1975年ごろまではラビッチ法と胸骨反転法が、漏斗胸に対する二大術式として行われていましたが、胸骨反転法は次第に廃れてゆきました。一方、ラビッチ法には次第に改良が加えられ、比較的安定した結果が出せるようになってきました。とはいえ現在(2015年)に比較すると、漏斗胸の手術はまだまだ少ないものでした。この原因は、大きな傷をつくる割には胸のかたちが良くならないことが多かったためです。ラビッチ法においては、胸に大きな傷ができることになります(図5:引用元)。これは肋軟骨と胸骨をすべて露出した上で操作が加えられるからです。

図6:ラビッチ法では術後に胸壁にすき間ができる

仮にこのような長いきずあとを作ったとしても、胸の輪郭が美しく治せるのならば、患者さんとしても満足するでしょう。ところが実際には、あまりきれいな輪郭にならないことも多いのです。この理由は、いったん切り離した肋軟骨の継ぎ目にどうしても隙間ができてしまいます。さらに胸郭の内部には心臓がありますので、骨にすき間があると皮膚の上から拍動が明らかにわかります。これは非常に目立ちます。

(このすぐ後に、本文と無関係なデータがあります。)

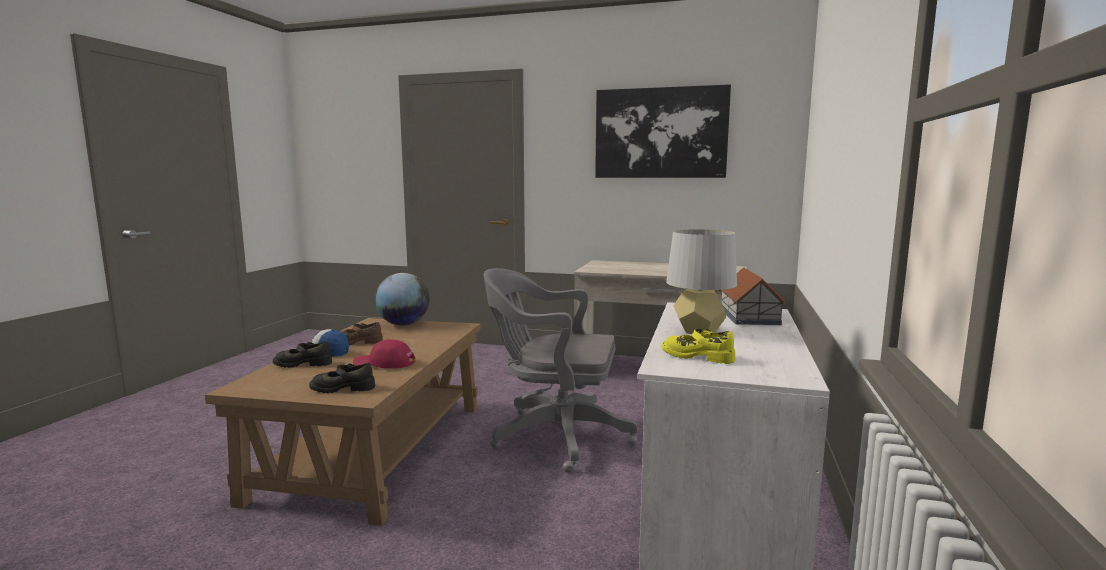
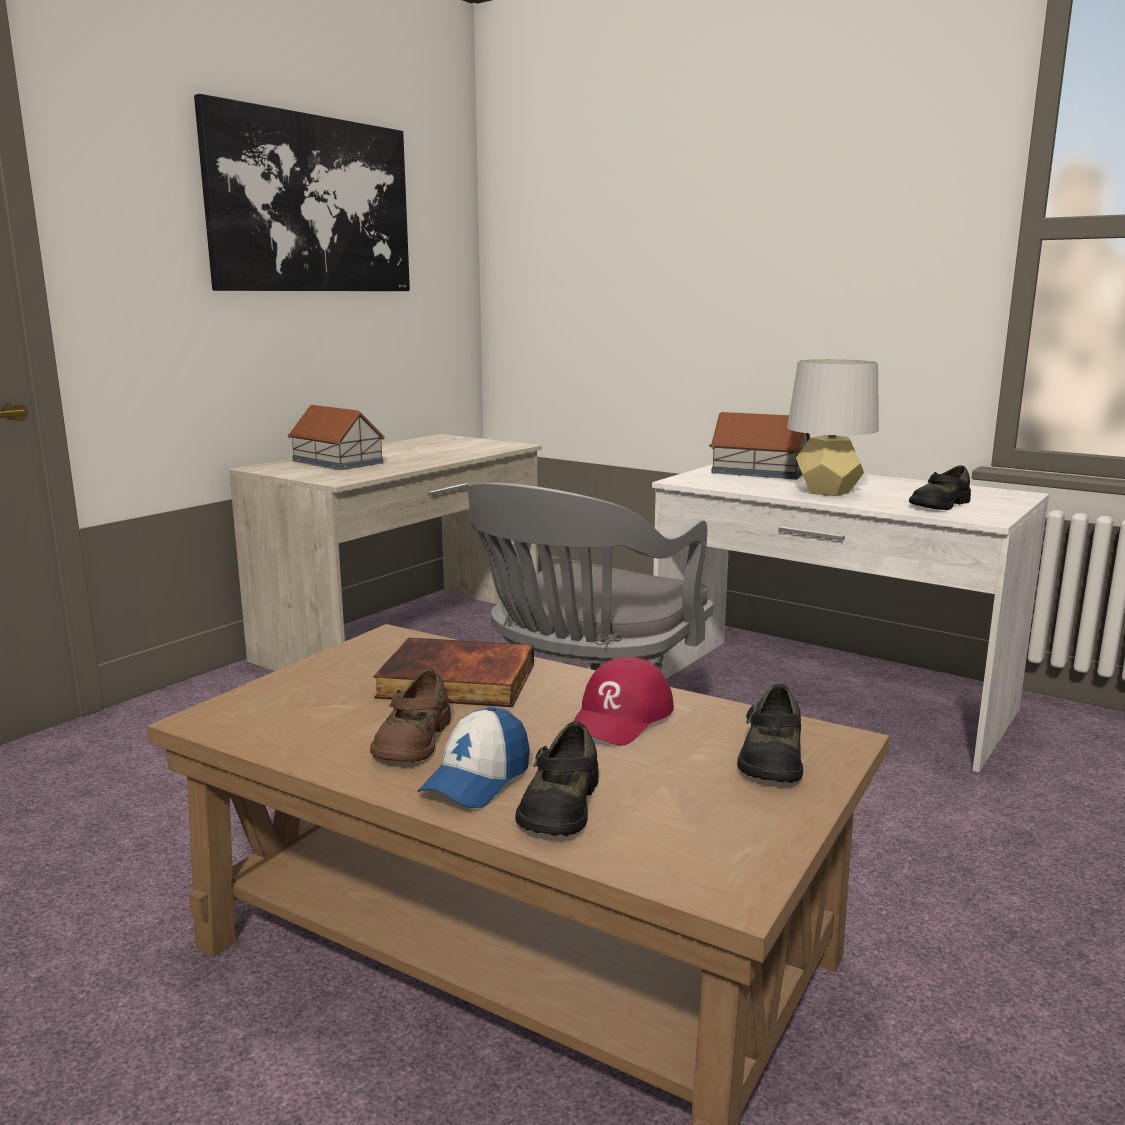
camera: 70 degrees left, 5 degrees up
(403, 324) = (296, 687): globe -> none
(416, 339) = (455, 682): none -> book
(629, 265) = (337, 462): none -> toy house
(697, 356) = (939, 505): yellow shoe -> black shoe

また、ラビッチ法では「胸板」を厚くすることが難しく、扁平で弱弱しい感じの胸郭になってしまう場合が多いのです。これについては別のページで述べます。1960年代に比べると術式は改良されたとはいうものの、これらの整容的な問題点がまだまだ解決されなかったため、1990年以前はまだまだ漏斗胸の手術はまれなものでした。体に対する負担が大きいわりには、患者さんの期待に足る結果が得られなかったためです。この状況が変えたのがナス法の登場でした。